A relevância do Breaking está levando este elemento do Hip-Hop a lugares de alto reconhecimento. Então busque saber mais sobre os praticantes nacionais do Breaking e a essência deste elemento da cultura, porque em 2024 vamos ser fortemente representados nos Jogos Olímpicos, em Paris!
Graffiti
Explorando os estudos e a aplicação da caligrafia de rua, da arte visual e da escrita à mão, o elemento Graffiti engloba diversas formas de arte gráfica, como bombing, tagging e a própria pixação.
A prática de comunicação e expressão artística através da escrita em muros, árvores, roupas, etc, faz parte da história da evolução humana e tem um papel muito importante no desenvolvimento da nossa inteligência e auto expressão.
Repetindo as práticas das civilizações pré-históricas, muitos de nós aprendemos, desde crianças, a praticar a escrita e os desenhos em muros e paredes, e assim fizeram também os grafiteiros dos anos 70 e 80, adaptando essa prática com suas latas de spray nos trens suburbanos.
Os grafiteiros são mestres da arte visual, apresentando suas habilidades e estilos próprios narrados através de histórias gráficas, escritas à mão.
Tradicionalmente e historicamente, a arte nos muros e espaços públicos foi criminalizada, como mais um instrumento de cerceamento da expressão artística e da comunicação periférica e marginal.
Sendo assim, o Graffiti é mais uma forma de resistência da cultura Hip-Hop, que traz para o espaço público as artes gráficas e visuais como verdadeiras expressões e protestos da rua.
Beatbox
Se aprofundando nos estudos e aplicações da música corporal, este elemento da cultura Hip-Hop trabalha com a criação de sons rítmicos com várias partes do corpo, com maior destaque para as mãos, a boca e a garganta.
Criando verdadeiras orquestras humanas, a prática do Beatbox se origina desde a busca humana por imitar sons da natureza com as partes do corpo, até se ligar à base da cultura Hip-Hop, no momento em que os seus praticantes buscam reproduzir as sonoridades das drum machines com os seus corpos, originando uma nova forma de expressão e comunicação.
O Beatbox encontra referências na própria gênese da civilização humana, que buscava reproduzir os sons da natureza como estratégia de sobrevivência e tinha a reprodução de diferentes sons como forma de comunicação.
O Beatbox atualiza conceitos de linguagem, expressão, comunicação, arte, levando a produção sonora para um lado corporal, além de reforçar a identidade e essência emancipadora e libertadora da cultura Hip-Hop.
Linguagem de Rua
Este elemento se refere puramente aos estudos e aplicações da comunicação verbal dentro da cultura Hip-Hop, com seus estilos e códigos próprios da linguagem, como uma forma da cultura se libertar das normas da língua padrão, e de tudo aquilo que é pregado como uma norma padrão a ser seguida na comunicação social.

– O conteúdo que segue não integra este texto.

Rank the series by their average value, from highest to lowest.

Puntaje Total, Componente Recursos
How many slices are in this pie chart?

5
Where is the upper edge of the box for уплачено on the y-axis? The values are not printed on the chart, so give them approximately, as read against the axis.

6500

A Linguagem de Rua traz para os membros da cultura Hip-Hop, novas formas de expressar seus sentimentos, desejos e visões de mundo, para além dos conceitos acadêmicos e tradicionais, assimilando as suas vivências e identidades à sua fala, criando códigos de comunicação próprios.

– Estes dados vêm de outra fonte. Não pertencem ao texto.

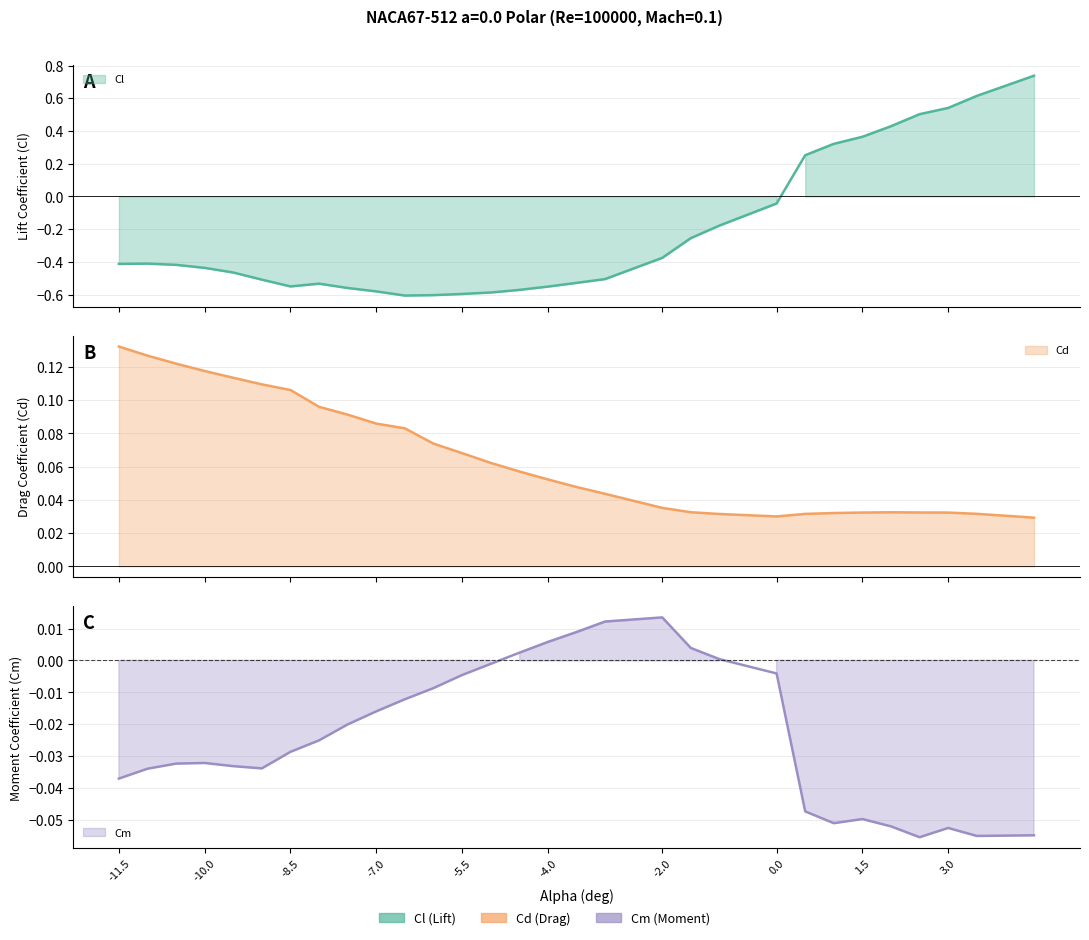

The value of Cd at 2.5 is 0.0. True or false?

False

Este elemento pode abordar também a comunicação para além da língua falada. Novos códigos podem ser criados e adaptados às formas de comunicação que vão além das palavras, gerando discursos próprios da cultura Hip-Hop, como mais uma ferramenta aplicada para garantir a liberdade e identidade daqueles que vivem a cultura.
A língua é viva, fluida e adaptável. Nossa linguagem evolui diariamente, para que possamos transmitir novos significados através dos nossos códigos linguísticos, que contemplem a transformação das nossas ideias, garantindo a liberdade e emancipação da nossa comunicação ao longo das gerações.
Esta foi uma pequena viagem pelas bases essenciais da cultura Hip-Hop. Acreditamos que é muito importante conhecer e aplicar os conhecimentos eternizados pelos pilares da cultura e reconhecer o valor da trajetória de todos que pavimentaram esses 49 anos de Hip-Hop, para que o futuro da cultura seja cada vez mais próspero e conectado com a sua essência.